Потеребила мою рубашку.
— Хорошо с ней было в постели? С австралийской подружкой?
Я мигом заледенел, глаза мои налились небом, голубеющим в сосновой хвое, в горле зашевелилось признание… нет-нет, еще не пора.
— Про нее — в другой раз.
Ласково ущипнула меня.
— А я думала, ты уже все о ней рассказал.
— Почему ж спрашиваешь?
— Потому.
— Ну, почему?
— У меня вряд ли выйдет так… ну, ты понял.
Я изловчился, поцеловал ее макушку.
— Ты уже доказала, что гораздо ее талантливей.
Помолчала, точно я ее не убедил.
— Я еще ни разу ни с кем не спала по любви.
— Это не порок.
— Незнакомая территория.
— Будь как дома.
Опять помолчала.
— Почему у тебя нет брата. Он достался бы Джун.
— Она тоже не хочет уезжать?
— Немного побудет. — И шепнула: — Вот почему плохо быть двойняшками. Пристрастия совпадают.
— Не думал, что вам нравятся мужчины одного типа. Чмокнула меня в шею.
— Нет, но этот вот тип нам обеим нравится.
— Она просто подначивает тебя.
— Ты, верно, жалеешь, что не пришлось разыгрывать «Сердца трех».
— Да уж, зубами скриплю от обиды.
Еще щипок, почувствительней.
— А если честно?
— Ты иногда ведешь себя как ребенок.
— Я и есть ребенок. Моя кукла, моя!
— Возьмешь сегодня куклу к себе в постель?
— Кровать односпальная.
— Значит, там не хватит места для ночной рубашки.
— Я тут научилась обходиться без нее.
— Не буди во мне зверя.
— Это во мне зверь просыпается. Когда лежу без ничего и представляю, что ты рядом.
— И что я делаю?
— Пакости всякие.
— Например?
— Я о них не словами думаю.
— Ну, хоть грубый я или ласковый?
— Разный.
— Ни про одну пакость не расскажешь?
Помявшись, прошептала:
— Я убегаю, а ты меня ловишь.
— А потом что? — Молчание.
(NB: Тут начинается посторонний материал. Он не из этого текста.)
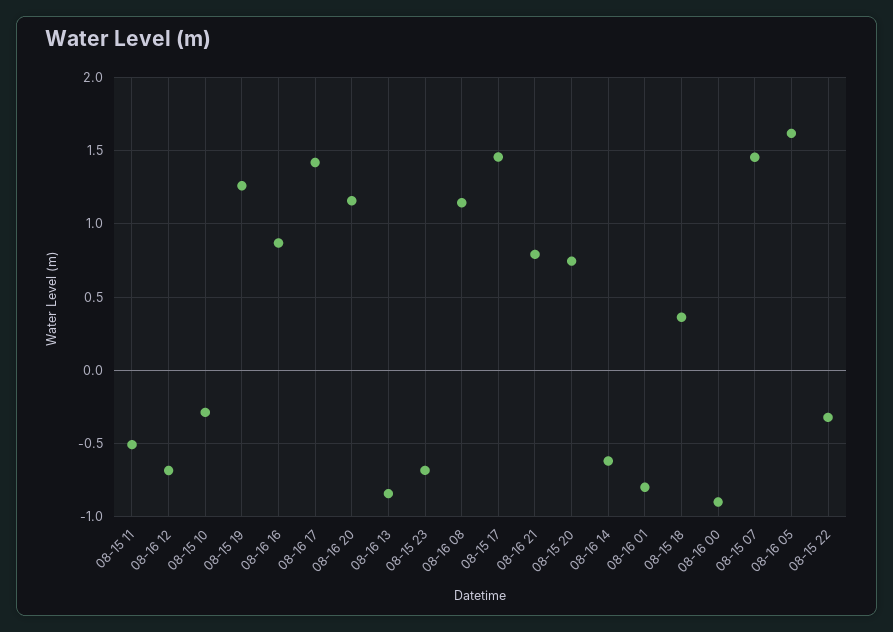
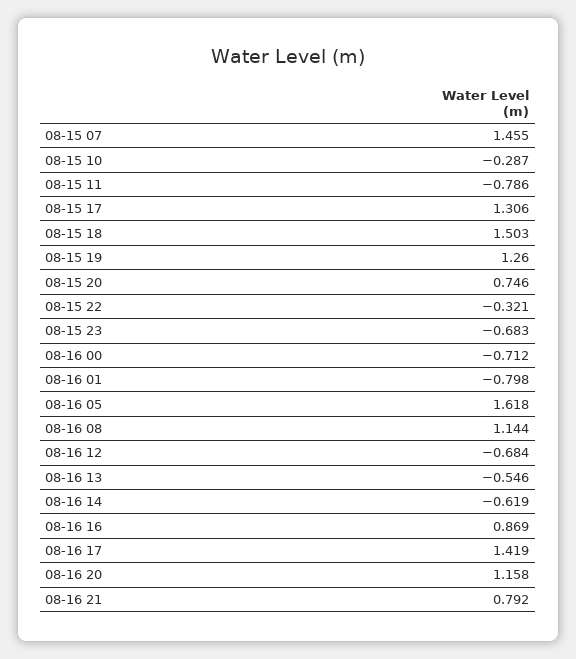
  {
-   "08-15 11": -0.5,
+   "08-15 11": -0.786,
    "08-16 12": -0.684,
    "08-15 10": -0.287,
    "08-15 19": 1.26,
    "08-16 16": 0.869,
    "08-16 17": 1.419,
    "08-16 20": 1.158,
-   "08-16 13": -0.85,
+   "08-16 13": -0.546,
    "08-15 23": -0.683,
    "08-16 08": 1.144,
-   "08-15 17": 1.45,
+   "08-15 17": 1.306,
    "08-16 21": 0.792,
    "08-15 20": 0.746,
    "08-16 14": -0.619,
    "08-16 01": -0.798,
-   "08-15 18": 0.35,
+   "08-15 18": 1.503,
-   "08-16 00": -0.9,
+   "08-16 00": -0.712,
    "08-15 07": 1.455,
    "08-16 05": 1.618,
    "08-15 22": -0.321
  }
Я провел ладонью по ее спине. — Кладу через колено и лупцую по попе?
— Начинаешь поглаживать, тихонечко, тихонечко.
— Чтоб не напугать? Ты ведь ни с кем не спала по любви.
— Ага.
— Дай я тебя раздену.
— Сперва придется отнести меня в деревню на закорках.
— Сдюжу как-нибудь.
Оперлась на локоть, нагнулась, поцеловала меня, улыбнулась слегка.
— Ночью. Честное слово. Джун все для нас приготовит.
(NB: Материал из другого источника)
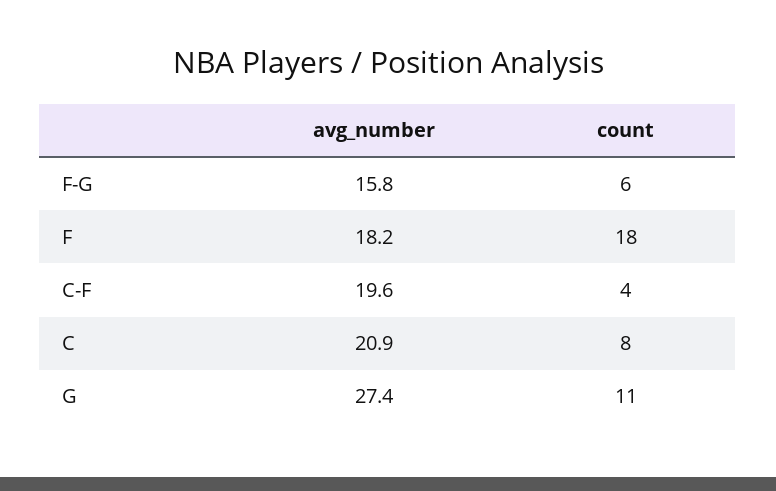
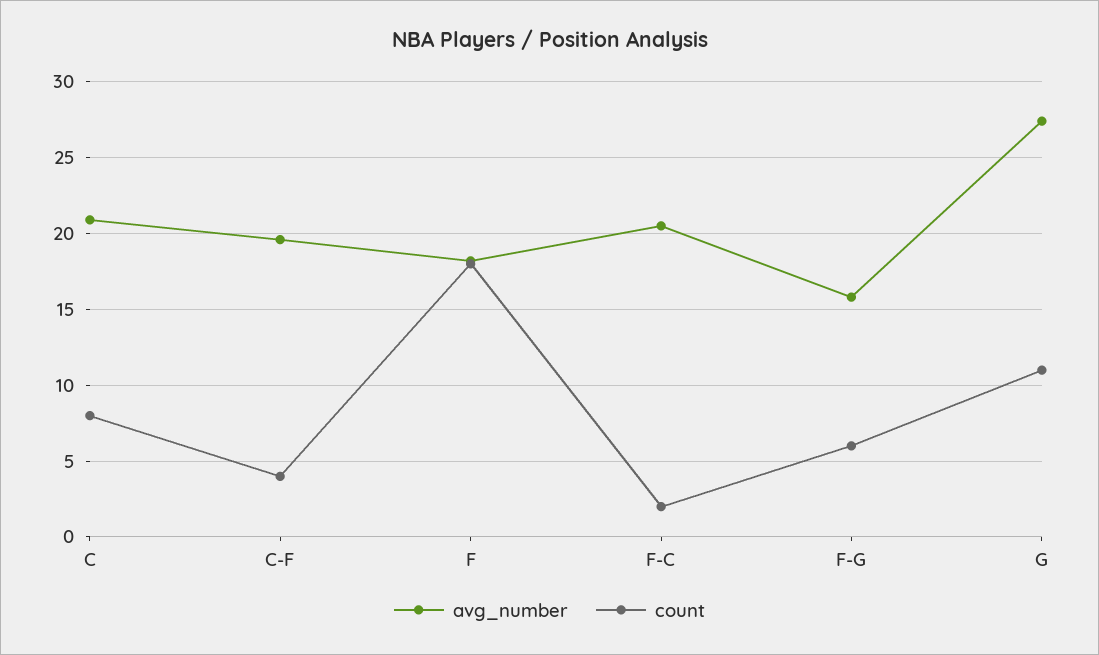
  {
    "avg_number": {
      "F-G": 15.8,
      "F": 18.2,
      "C-F": 19.6,
      "C": 20.9,
-     "G": 27.4
+     "G": 27.4,
+     "F-C": 20.5
    },
    "count": {
      "F-G": 6,
      "F": 18,
      "C-F": 4,
      "C": 8,
-     "G": 11
+     "G": 11,
+     "F-C": 2
    }
  }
— Давай спустимся в ваше убежище.
— Там страшно внутри. Как в склепе.
— Мы скоренько.
Заглянула в глаза, точно ни с того ни с сего собралась меня отговаривать; затем улыбнулась, встала, протянула мне руку. Мы спустились по осыпи до середины склона. Жюли наклонилась, надавила на один из камешков; зазубренная крышка откинулась, приглашая нас в зияющий люк. Жюли повернулась к нему спиной, стала на колени, вытянула ногу вниз, нашаривая первую перекладину лестницы, и начала спуск. Вот ее запрокинутое лицо уже смотрит на меня с пятнадцатифутовой глубины.